By Steve Sucato
The week before Nina Ananiashvili’s State Ballet of Georgia’s U.S. tour began, the former Bolshoi Ballet, American Ballet Theatre, and Houston Ballet star came to Cleveland to fulfill a promise she made to friend Gladisa Guadalupe to teach a masterclass for her Cleveland Ballet.
Ananiashvili and Guadalupe became fast friends after meeting as jurors at the Valentina Kozlova International Ballet Competition in 2019. The global pandemic then postponed a planned masterclass in Cleveland until this past Saturday, April 8, 2023.
The 2-hour and 15-minute ballet class, the longest Ananiashvili says she has taught in the West, took place at Cleveland Ballet’s Bedford Heights studios on Cleveland’s Southside. A facility the steadily expanding company is already starting to outgrow.
Chock-full of expert information and plenty of personality from the affable Ananiashvili, Cleveland Ballet’s dancers soaked in all she had to offer.
“I really enjoyed teaching Cleveland Ballet’s dancers,” says Ananiashvili. “Everyone was very focused. I am always pleased when young dancers want to learn and fix this or that to improve their dancing. When I see how much they want to learn, it makes me want to give them more and more.”

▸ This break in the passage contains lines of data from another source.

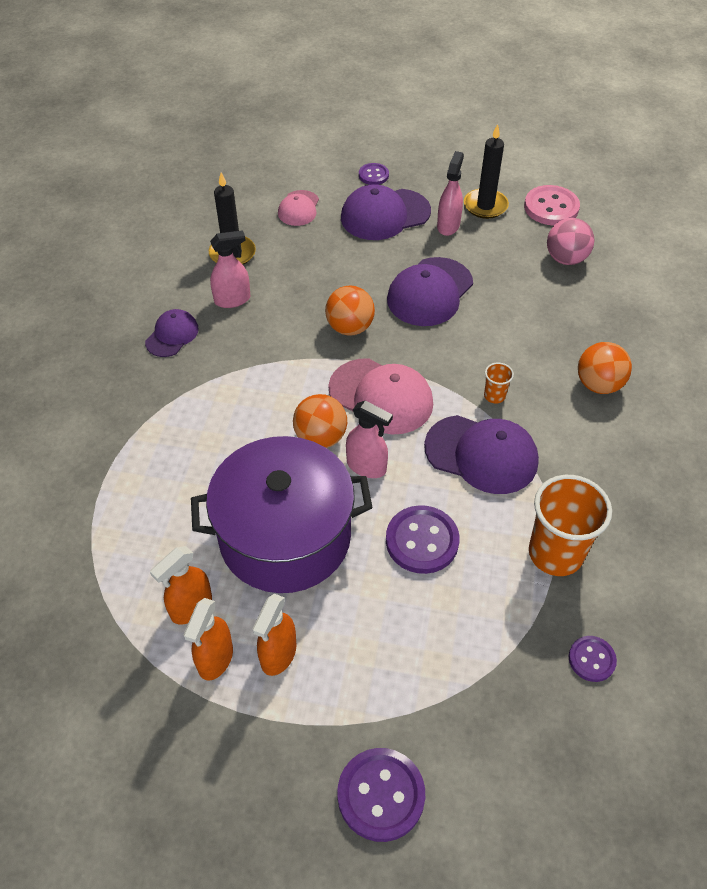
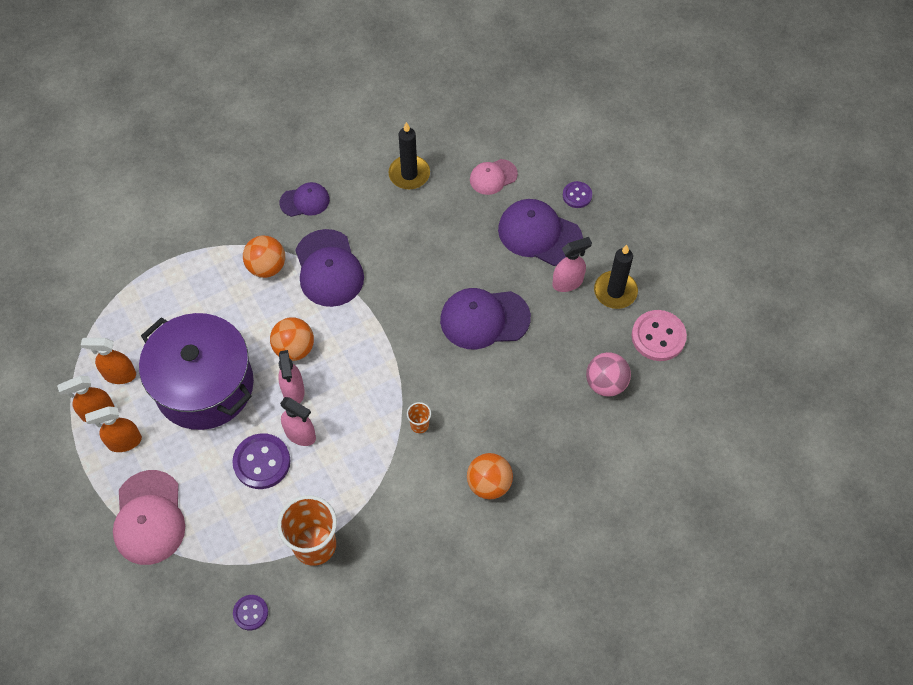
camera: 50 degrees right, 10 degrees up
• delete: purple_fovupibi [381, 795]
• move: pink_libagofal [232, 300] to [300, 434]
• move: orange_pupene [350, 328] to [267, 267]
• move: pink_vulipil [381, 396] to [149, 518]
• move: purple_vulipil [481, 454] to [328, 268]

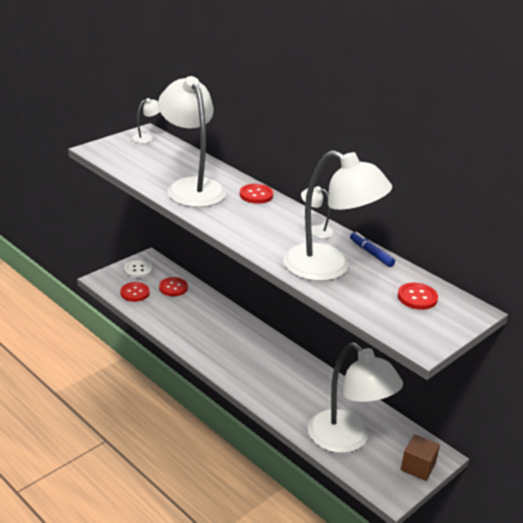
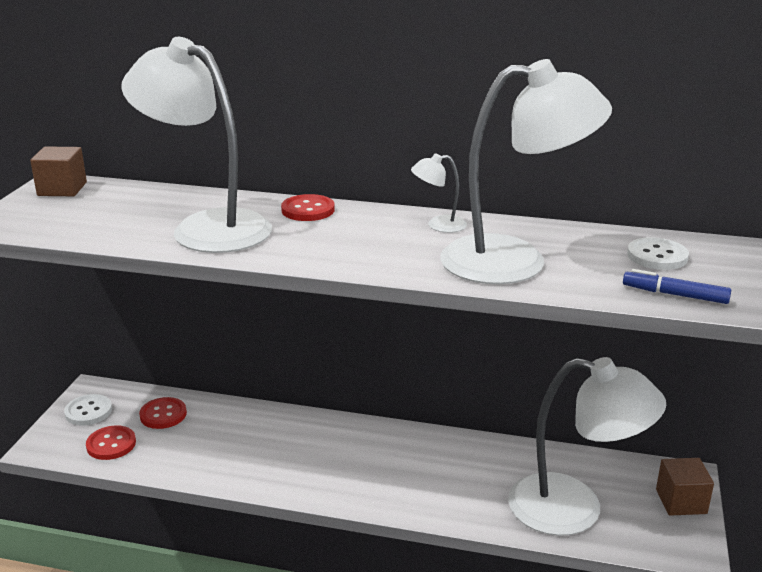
camera: 30 degrees left, 5 degrees down
• move: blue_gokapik [371, 253] to [675, 295]
• replace: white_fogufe [147, 138] to brown_vidalo [62, 189]
• recolor: red_fovupibi [417, 297] to white_fovupibi [657, 256]

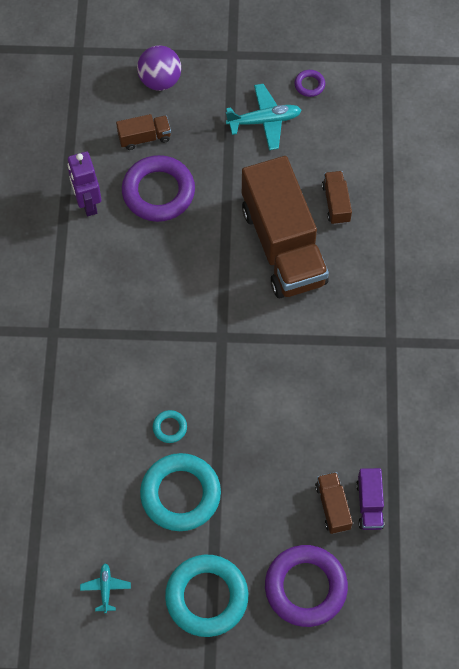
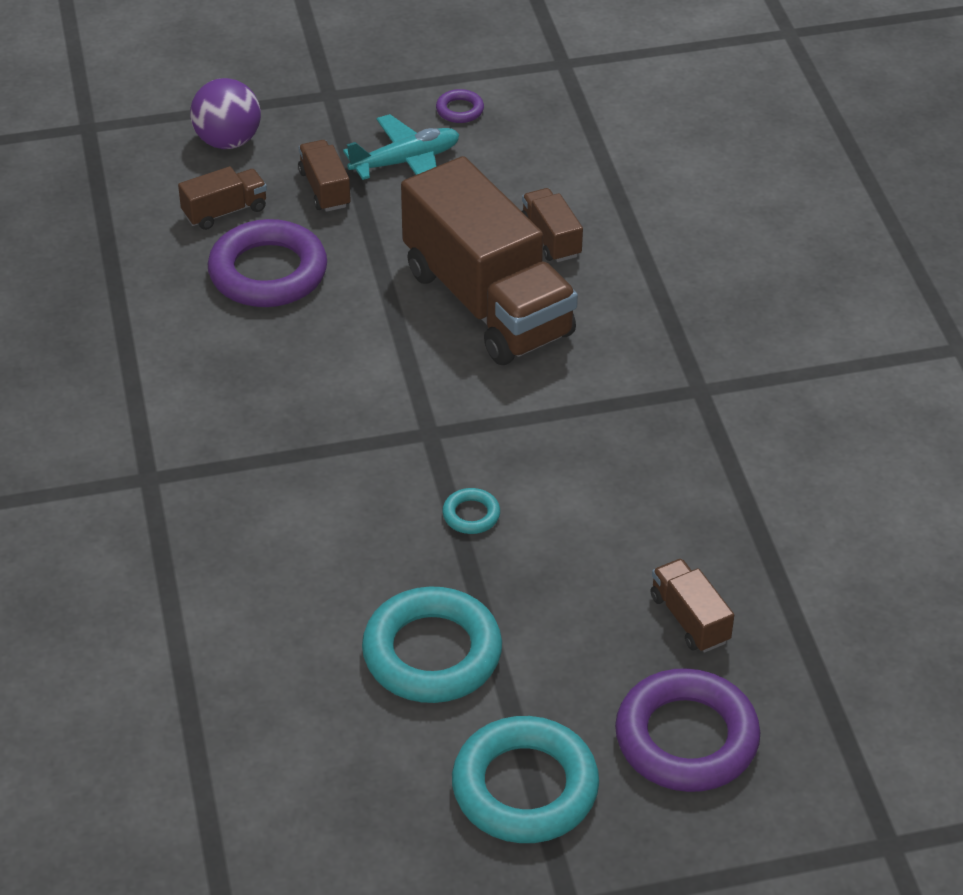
camera: 15 degrees left, 20 degrees down
• delete: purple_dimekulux [87, 203]
• delete: turquoise_sesitulo [105, 588]
• delete: purple_ritisok [369, 504]
• insert: brown_ritisok [325, 189]
• move: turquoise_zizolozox [170, 427] to [471, 515]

Accompanied by area pianist Y. Turin, Ananiashvili, after asking the class for permission to touch them, moved about the studio, making adjustments to the dancers’ posture, body positioning, ballet steps, and stances. Personal attention was given to many of the 35 + dancers taking the class.
Making the experience all the more interesting were several light-hearted “Nina-isms” that Ananiashvili injected into her teaching. Some came in the form of challenges to the dancers including during a demonstration of a properly angled position of a foot and ankle in an outstretched leg. She dared the dancers to risk placing their expensive cell phones atop their outstretched ankles and not have them fall to the ground to demonstrate their confidence in their execution of their foot and ankle placement. Another saw Ananiashvili locate an empty cup in the studio, place it on the piano, and then challenge the dancers to bet on themselves in the execution of a turning phrase across the floor. If they failed to execute the movement phrase, they would need to drop a dollar into the cup. “You can pay for me to go out to dinner,” joked Ananiashvili.
Perhaps the most reacted to of the “Nina-isms” was Ananiashvili referencing ballet’s fictitious 7th and 8th positions of the feet.
“When I mention those, I am really talking about discovering all around the world what I jokingly call Nina’s positions, 7th & 8th,” says Ananiashvili. “Because dancing is such hard work, I like to make the atmosphere in the studio less serious. Correction is normal in teaching ballet, but I try sometimes to make the dancers smile when correcting them such as saying they have their feet in 7th or 8th position.”
Having had an illustrious career as a prima ballerina performing with, and guesting with, many of the world’s greatest dance companies as well as now directing her home country’s State Ballet of Georgia, one might think teaching could be a less fulfilling endeavor for Ananiashvili. On the contrary, the 60-year-old Ananiashvili sees sharing her career’s worth of knowledge with young dancers as a means of giving back to the art form she loves.
“I want to keep ballet in good shape,” says Ananiashvili. “Keep it alive and interesting.”
Ananiashvili’s State Ballet of Georgia U.S. tour kicks off at George Mason Center For The Arts Concert Hall in Fairfax, VA on April 15 with subsequent stops, April 16 at Lehman Center for the Performing Arts in Bronx, NY, April 22 at Mahalia Jackson Theater for the Performing Arts in New Orleans, LA, and April 29 & 30 at the Detroit Opera House in Detroit, Michigan.